In Figure S1D, cto+ cells were imaged using a Leica DM5500B compound microscope with optical sectioning equipped with an Optigrid structured illumination device. After a maximum projection of z-stacks, cto+ cells were counted manually in Metamorph. cto+ cell numbers were averaged and significance was determined by two-tailed t-tests. In Figure 5B, and S5C using a Leica TCS SPE confocal microscope, we took a 10uM projection of mob4 and smedwi-1 expression to ensure that mob4 expression was in the same plane as neoblasts, which are 5-10 μm in size. Double positive cells were counted manually from 5 separate worms Leica LAS software.

DATA CODE AND AVAILABILITY

This study did not generate any unique datasets or code.
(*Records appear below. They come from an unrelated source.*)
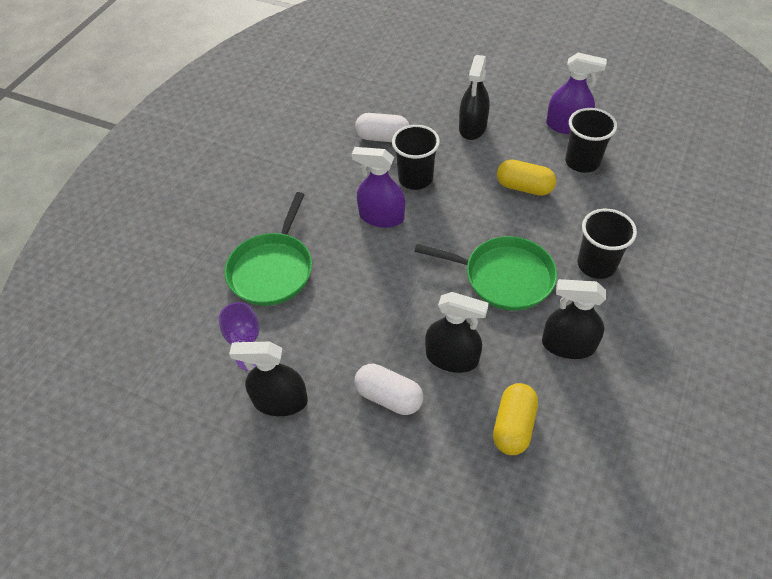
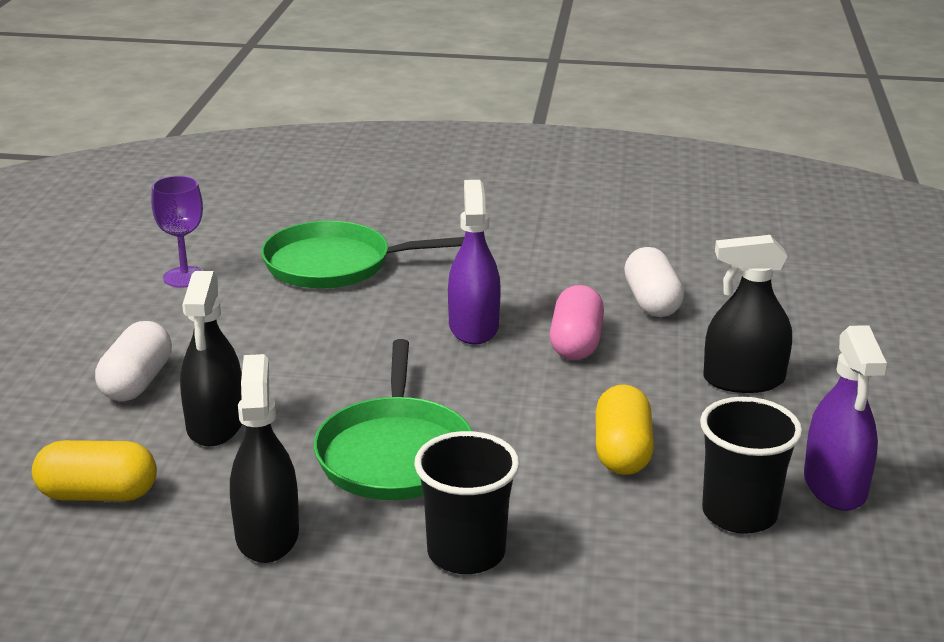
camera: 70 degrees right, 25 degrees down
black spray bottle [229,342,308,416] -> none
black cup [392,125,440,190] -> pink capsule [550,285,604,360]

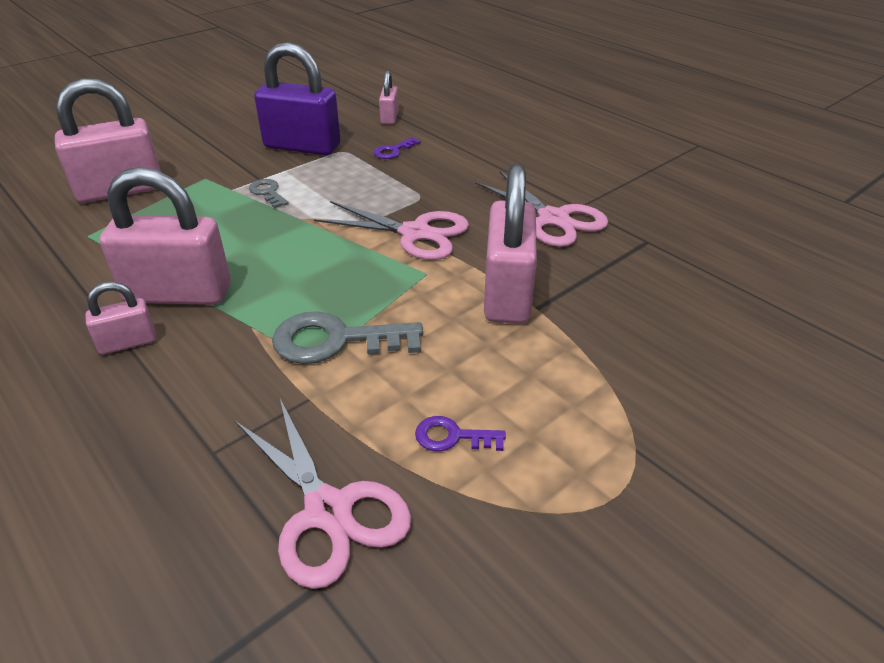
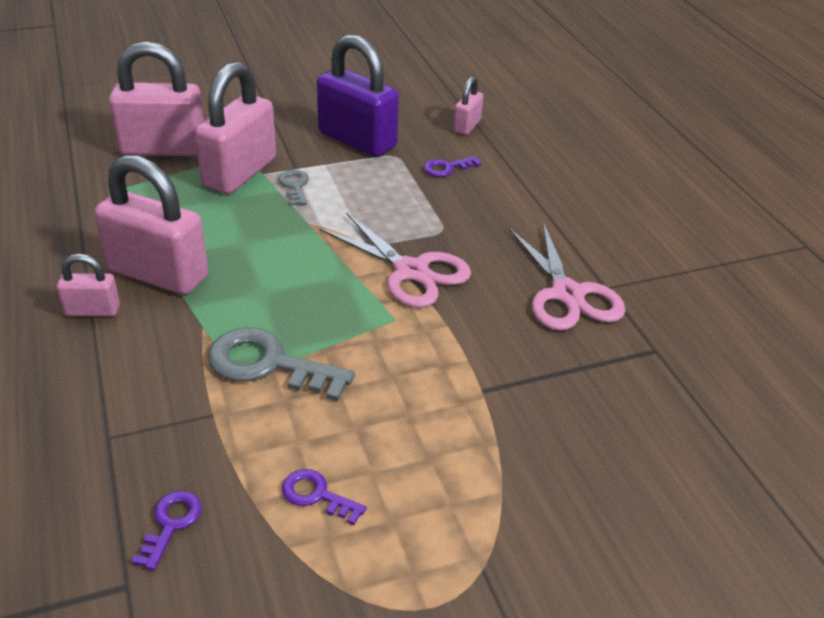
camera: 20 degrees right, 0 degrees up
pink scissors [235,399,411,589] -> purple key [132,491,202,570]
pink padlock [484,164,537,323] -> pink padlock moved to [194,62,276,194]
QUANTIFICATION AND STATISTICAL ANALYSIS

Statistical analyses were performed in Microsoft Excel unless indicated otherwise. Statistical tests, significance, data points, error bars, replicates, and other information relevant to figures are described and explained in corresponding legends. Experiments were conducted with at least 5 animals per condition unless otherwise noted. No specific strategy was employed for randomization, blinding, sample-size estimation, or testing normality. No subjects or data were excluded from analysis.

Supplementary Material

Supplemental Figures

Acknowledgements

We thank members of the Petersen lab and Dr. Eric Hill for critical comments. Funding: CP acknowledges funding from NIGMS R01GM129339, R01GM130835, and pilot project funding from the NSF-Simons Center for Quantitative Biology at Northwestern University, an NSF (1764421)-Simons/SFARI (597491-RWC) MathBioSys Research Center.

Footnotes

Declaration of Interests: There are no competing interests.

Declaration of Interests

The authors declare no competing interests.